> What the task requires
Sift the listing for lines that hold the string "circle" and pull them out.
- - - - - - -
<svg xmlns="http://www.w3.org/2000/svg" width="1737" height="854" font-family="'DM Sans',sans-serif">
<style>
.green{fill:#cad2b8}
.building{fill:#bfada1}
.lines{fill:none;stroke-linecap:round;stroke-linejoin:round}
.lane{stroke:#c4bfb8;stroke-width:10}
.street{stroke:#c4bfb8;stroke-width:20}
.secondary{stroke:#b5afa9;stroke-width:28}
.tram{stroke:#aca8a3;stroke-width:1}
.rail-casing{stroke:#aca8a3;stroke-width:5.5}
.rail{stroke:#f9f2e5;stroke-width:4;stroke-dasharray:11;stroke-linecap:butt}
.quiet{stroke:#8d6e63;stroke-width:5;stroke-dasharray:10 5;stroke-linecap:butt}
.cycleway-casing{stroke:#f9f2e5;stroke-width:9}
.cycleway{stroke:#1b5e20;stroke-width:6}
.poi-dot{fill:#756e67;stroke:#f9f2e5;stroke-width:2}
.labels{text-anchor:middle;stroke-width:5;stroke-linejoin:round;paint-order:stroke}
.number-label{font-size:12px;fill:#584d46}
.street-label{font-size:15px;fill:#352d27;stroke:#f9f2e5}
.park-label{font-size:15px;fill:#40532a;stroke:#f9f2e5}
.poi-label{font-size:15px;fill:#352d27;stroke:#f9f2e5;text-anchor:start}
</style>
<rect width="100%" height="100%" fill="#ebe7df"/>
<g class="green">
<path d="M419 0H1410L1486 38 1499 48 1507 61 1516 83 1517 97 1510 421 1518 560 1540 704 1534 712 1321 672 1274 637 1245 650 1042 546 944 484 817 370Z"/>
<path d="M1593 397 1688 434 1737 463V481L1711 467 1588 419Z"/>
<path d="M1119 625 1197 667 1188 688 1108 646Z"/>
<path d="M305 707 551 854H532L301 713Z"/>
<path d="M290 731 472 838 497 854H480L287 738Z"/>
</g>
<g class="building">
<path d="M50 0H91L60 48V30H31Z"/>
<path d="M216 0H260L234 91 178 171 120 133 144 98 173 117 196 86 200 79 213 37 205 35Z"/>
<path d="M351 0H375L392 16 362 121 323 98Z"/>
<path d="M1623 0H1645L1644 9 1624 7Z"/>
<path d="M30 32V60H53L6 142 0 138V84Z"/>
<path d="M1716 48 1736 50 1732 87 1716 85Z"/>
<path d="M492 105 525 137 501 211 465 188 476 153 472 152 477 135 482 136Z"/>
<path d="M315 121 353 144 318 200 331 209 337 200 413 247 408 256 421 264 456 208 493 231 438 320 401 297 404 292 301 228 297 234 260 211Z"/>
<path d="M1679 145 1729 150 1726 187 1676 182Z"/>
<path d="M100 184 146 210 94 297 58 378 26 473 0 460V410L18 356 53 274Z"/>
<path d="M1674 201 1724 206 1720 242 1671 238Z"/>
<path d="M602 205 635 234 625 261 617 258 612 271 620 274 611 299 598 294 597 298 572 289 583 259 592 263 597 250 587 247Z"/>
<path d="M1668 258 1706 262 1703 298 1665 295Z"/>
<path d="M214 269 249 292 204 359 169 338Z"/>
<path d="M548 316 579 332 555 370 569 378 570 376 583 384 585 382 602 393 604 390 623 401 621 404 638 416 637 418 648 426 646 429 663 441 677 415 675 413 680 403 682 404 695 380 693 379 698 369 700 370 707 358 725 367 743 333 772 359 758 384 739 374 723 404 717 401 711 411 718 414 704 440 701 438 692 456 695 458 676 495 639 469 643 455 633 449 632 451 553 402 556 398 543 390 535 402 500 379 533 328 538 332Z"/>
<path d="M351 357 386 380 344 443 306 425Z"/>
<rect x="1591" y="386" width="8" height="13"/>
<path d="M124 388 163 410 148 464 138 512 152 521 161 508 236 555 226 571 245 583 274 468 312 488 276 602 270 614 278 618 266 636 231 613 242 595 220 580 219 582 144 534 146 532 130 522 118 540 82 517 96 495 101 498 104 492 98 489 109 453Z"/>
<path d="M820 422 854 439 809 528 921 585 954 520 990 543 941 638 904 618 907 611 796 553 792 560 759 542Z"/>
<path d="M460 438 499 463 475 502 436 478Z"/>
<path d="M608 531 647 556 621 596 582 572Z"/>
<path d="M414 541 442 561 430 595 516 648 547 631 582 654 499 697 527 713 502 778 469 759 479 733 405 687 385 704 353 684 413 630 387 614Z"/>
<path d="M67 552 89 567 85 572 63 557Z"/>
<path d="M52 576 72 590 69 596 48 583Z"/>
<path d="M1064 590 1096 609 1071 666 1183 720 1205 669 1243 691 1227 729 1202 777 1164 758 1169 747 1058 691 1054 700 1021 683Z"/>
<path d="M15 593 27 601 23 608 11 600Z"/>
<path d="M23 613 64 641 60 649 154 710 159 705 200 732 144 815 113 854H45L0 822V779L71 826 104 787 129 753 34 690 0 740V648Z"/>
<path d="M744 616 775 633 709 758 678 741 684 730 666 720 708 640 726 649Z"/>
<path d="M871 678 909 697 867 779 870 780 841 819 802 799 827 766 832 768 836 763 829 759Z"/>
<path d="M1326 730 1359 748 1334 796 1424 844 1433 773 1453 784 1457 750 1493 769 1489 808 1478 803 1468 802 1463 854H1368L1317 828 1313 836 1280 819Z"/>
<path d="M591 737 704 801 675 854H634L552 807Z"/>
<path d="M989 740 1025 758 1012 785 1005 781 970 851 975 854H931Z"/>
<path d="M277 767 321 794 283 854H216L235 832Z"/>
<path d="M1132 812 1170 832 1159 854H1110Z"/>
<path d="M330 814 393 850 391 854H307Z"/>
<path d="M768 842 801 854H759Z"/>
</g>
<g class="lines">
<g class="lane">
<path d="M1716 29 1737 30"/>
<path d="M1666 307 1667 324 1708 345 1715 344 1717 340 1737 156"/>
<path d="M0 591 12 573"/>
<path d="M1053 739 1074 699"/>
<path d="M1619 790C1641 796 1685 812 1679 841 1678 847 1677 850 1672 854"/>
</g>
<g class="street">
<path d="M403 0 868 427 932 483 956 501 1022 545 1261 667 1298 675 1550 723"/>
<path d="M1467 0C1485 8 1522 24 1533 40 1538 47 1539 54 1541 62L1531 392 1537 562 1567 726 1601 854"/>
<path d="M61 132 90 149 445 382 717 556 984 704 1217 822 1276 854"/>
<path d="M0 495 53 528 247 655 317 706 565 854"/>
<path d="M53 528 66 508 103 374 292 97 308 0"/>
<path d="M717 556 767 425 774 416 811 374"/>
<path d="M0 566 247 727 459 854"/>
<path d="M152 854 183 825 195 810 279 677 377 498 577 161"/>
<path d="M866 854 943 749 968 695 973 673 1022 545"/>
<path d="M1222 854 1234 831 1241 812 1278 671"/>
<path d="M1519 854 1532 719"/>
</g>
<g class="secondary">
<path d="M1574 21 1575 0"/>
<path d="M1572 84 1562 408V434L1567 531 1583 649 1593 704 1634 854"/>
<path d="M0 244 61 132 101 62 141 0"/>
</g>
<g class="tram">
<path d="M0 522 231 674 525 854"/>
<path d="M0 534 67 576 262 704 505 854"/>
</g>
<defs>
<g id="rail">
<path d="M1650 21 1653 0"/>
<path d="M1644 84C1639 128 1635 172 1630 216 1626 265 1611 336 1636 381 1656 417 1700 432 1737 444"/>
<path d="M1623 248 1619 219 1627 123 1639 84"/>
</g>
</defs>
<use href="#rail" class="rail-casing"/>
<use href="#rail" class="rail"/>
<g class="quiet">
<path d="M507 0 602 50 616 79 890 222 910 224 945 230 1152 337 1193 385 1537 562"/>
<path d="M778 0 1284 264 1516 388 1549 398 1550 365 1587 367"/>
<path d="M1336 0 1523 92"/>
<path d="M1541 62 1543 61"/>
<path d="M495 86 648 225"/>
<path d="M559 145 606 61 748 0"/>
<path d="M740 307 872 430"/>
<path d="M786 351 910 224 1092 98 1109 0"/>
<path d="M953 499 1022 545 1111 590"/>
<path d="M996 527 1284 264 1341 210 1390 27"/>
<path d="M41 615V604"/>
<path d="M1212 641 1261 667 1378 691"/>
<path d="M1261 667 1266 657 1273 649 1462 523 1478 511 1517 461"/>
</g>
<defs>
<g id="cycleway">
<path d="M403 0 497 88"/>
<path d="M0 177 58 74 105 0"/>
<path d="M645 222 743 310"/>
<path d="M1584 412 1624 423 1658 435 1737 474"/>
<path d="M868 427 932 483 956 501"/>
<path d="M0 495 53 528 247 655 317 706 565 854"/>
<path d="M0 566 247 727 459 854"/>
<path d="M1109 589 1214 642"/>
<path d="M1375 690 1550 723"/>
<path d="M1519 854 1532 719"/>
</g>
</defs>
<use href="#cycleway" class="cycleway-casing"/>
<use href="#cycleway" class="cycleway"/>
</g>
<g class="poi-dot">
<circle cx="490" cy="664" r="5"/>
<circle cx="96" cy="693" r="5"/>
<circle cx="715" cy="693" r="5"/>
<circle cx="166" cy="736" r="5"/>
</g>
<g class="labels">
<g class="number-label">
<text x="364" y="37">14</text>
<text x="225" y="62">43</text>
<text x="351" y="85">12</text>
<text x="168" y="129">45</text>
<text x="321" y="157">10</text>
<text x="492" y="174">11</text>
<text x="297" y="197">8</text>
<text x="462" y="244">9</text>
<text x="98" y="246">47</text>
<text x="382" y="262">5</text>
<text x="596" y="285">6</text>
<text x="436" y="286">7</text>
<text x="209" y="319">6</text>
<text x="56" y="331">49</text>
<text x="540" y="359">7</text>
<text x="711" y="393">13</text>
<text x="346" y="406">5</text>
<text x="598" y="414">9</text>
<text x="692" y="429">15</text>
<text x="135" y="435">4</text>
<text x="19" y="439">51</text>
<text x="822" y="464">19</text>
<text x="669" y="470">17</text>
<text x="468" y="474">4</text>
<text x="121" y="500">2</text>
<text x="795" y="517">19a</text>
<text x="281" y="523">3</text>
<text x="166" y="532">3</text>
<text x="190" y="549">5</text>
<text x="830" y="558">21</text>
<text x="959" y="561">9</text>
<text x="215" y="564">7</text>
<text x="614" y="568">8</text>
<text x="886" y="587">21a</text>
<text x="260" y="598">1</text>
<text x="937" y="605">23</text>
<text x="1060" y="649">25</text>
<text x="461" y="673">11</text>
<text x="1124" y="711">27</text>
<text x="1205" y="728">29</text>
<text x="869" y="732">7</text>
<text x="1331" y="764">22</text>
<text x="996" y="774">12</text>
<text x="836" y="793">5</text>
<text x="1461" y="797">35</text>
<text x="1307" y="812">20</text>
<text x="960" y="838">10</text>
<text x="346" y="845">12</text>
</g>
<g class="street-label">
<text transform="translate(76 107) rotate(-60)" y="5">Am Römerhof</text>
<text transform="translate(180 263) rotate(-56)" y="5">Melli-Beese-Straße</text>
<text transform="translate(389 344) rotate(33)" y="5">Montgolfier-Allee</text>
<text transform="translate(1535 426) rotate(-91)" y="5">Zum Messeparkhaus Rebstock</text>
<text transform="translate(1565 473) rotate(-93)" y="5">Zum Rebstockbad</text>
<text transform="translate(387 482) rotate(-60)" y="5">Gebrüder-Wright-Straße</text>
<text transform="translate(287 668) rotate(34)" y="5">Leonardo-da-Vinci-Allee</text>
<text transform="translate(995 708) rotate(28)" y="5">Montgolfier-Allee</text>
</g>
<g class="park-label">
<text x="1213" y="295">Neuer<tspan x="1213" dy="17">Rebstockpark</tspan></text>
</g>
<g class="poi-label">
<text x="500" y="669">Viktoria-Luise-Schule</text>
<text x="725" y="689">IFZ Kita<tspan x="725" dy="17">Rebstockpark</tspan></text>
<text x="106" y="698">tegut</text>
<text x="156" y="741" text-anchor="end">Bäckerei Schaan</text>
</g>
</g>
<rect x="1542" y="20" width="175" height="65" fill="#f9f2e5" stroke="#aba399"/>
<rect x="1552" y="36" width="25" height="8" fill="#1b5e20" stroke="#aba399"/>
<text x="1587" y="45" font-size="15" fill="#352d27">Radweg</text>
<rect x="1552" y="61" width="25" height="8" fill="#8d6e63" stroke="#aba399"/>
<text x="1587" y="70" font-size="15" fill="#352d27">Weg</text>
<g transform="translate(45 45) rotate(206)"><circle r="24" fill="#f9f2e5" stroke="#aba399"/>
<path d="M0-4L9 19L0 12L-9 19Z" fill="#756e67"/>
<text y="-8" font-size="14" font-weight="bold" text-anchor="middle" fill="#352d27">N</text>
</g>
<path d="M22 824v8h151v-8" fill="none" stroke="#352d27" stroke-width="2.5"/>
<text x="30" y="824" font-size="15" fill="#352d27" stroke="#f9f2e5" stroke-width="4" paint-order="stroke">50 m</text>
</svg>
- - - - - - -
> Finished task
<circle cx="490" cy="664" r="5"/>
<circle cx="96" cy="693" r="5"/>
<circle cx="715" cy="693" r="5"/>
<circle cx="166" cy="736" r="5"/>
<g transform="translate(45 45) rotate(206)"><circle r="24" fill="#f9f2e5" stroke="#aba399"/>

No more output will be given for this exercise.